The public display of affection (and emotion) is apparently a dicey topic. There is a difference in judgment, depending on who feels entitled to lay down the law and determine who embraces whom, when, why -- and how hard!

Locked lips -- and worse -- tongues diving into each other's mouths in public, is much less tolerated and can evoke even disgust (remember Al and Tipper Gore?). However, when George Clooney can't let go of Amal, or Brad of Angelina, or even when Helen's husband, Taylor Hackford, puts his hand around her waist, nobody seems to be too bothered. So something must have ruffled Helen's well-groomed feathers.

Generally speaking, I can see what Helen means, though, because she has a point. Men's arms around women are indeed not always the same. In fact, we have seen men who have their beloved or betrothed look sometimes like a victim of domestic supervision, in such a tight grip that we fear that his fingerprints will remain on the women's poor shoulders or arms for a full week. A real possessive and downright objectionable grip is the one where the man has his full hand around the back of the woman's neck in what looks like a leading of a lamb to the slaughter. That one gives me the creeps.

Since we're also discussing gender politics here, how about fairness? How about if a female is the relentless embracer? Is that politically correct or a double standard?
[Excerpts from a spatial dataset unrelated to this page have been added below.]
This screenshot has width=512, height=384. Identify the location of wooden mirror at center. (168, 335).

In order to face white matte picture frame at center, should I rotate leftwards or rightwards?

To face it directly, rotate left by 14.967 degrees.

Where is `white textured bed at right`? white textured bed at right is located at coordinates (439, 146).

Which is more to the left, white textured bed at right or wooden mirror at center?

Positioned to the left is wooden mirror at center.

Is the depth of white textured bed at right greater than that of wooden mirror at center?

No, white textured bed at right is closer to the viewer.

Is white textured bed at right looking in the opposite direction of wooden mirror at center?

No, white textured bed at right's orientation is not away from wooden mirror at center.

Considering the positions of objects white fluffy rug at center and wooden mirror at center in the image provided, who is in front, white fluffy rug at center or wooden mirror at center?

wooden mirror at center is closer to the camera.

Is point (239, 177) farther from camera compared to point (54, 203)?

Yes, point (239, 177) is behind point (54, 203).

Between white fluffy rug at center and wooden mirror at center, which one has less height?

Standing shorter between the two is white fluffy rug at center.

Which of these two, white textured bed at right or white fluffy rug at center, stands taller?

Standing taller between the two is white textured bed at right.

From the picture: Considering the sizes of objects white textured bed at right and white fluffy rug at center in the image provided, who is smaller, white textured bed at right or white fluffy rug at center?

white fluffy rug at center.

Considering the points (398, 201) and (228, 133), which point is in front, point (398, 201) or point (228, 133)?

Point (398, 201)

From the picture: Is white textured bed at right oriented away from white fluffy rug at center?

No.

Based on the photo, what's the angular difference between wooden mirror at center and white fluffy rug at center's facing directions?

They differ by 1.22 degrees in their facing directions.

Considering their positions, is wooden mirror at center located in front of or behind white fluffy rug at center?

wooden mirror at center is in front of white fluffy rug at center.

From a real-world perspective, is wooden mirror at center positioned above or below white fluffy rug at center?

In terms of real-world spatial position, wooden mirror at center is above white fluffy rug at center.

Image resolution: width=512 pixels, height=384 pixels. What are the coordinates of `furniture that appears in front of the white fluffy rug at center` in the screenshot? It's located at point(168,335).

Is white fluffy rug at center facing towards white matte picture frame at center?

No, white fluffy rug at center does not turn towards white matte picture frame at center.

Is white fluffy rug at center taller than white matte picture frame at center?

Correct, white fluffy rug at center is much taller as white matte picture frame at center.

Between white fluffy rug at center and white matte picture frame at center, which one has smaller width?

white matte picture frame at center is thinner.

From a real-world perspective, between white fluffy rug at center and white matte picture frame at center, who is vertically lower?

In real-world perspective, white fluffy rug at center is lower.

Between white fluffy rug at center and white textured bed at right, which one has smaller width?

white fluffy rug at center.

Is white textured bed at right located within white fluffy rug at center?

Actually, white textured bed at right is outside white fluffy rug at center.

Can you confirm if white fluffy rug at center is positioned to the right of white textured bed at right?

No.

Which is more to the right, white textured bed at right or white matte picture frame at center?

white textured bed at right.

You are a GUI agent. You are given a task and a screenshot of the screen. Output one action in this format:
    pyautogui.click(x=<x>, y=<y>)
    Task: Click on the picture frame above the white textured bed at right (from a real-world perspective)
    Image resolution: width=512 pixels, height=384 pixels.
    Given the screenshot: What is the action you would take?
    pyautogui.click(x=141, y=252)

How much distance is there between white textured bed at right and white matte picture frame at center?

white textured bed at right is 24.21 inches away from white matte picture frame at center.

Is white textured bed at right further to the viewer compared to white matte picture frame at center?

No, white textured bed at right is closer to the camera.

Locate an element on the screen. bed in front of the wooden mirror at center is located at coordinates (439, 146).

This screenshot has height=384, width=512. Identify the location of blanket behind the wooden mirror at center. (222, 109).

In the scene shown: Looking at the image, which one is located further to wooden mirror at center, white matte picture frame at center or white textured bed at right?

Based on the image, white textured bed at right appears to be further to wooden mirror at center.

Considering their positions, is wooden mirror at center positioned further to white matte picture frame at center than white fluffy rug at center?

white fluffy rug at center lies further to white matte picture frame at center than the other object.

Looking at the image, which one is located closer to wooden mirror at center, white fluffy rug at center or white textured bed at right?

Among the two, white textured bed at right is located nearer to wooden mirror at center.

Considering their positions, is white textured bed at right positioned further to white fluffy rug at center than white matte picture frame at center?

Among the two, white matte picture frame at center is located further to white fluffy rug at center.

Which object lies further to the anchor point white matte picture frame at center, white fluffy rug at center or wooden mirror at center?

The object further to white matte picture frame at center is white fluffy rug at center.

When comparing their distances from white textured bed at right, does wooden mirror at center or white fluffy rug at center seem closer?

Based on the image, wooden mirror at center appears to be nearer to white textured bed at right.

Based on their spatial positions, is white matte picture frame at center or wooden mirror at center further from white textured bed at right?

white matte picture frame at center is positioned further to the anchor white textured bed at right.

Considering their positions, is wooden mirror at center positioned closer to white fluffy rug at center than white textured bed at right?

And, come to think of it, isn't that even more often the case? In the universe of gestures, men tend to be more the grabbers but women are the biggest huggers, snugglers and clinging vines that are hard to escape. We all have seen on more occasions than we care to, mostly at parties, women holding on to their man with an iron grip as if their lives depend on it, which it probably does. In simple women's property-speak, made for other women only, that bossy gesture means: "Hands off, bitch, he is mine and mine alone."

So this hectic search for the daily indignity rendered by unlimited "sexism" that seems to be rampant, is really all about style, taste, etiquette, interpretation and zeitgeist. How often have I heard in the past from girlfriends who complained bitterly that their boyfriends or husbands did not put their arms around them in public? Come to think of it, my Mom used to tell her daughters that my emotionally impaired father showed little affection at parties and that she felt slighted and like an unattached stranger.

To be sure, there are some fierce fondlers and gruesome gropers amongst the male population, and even otherwise nice boyfriends or husbands suffer occasionally from that affliction. But that is something that can be remedied by a swift elbow poke to the ribs or a skillful shoulder-shrug, accompanied by a firm "stop it!"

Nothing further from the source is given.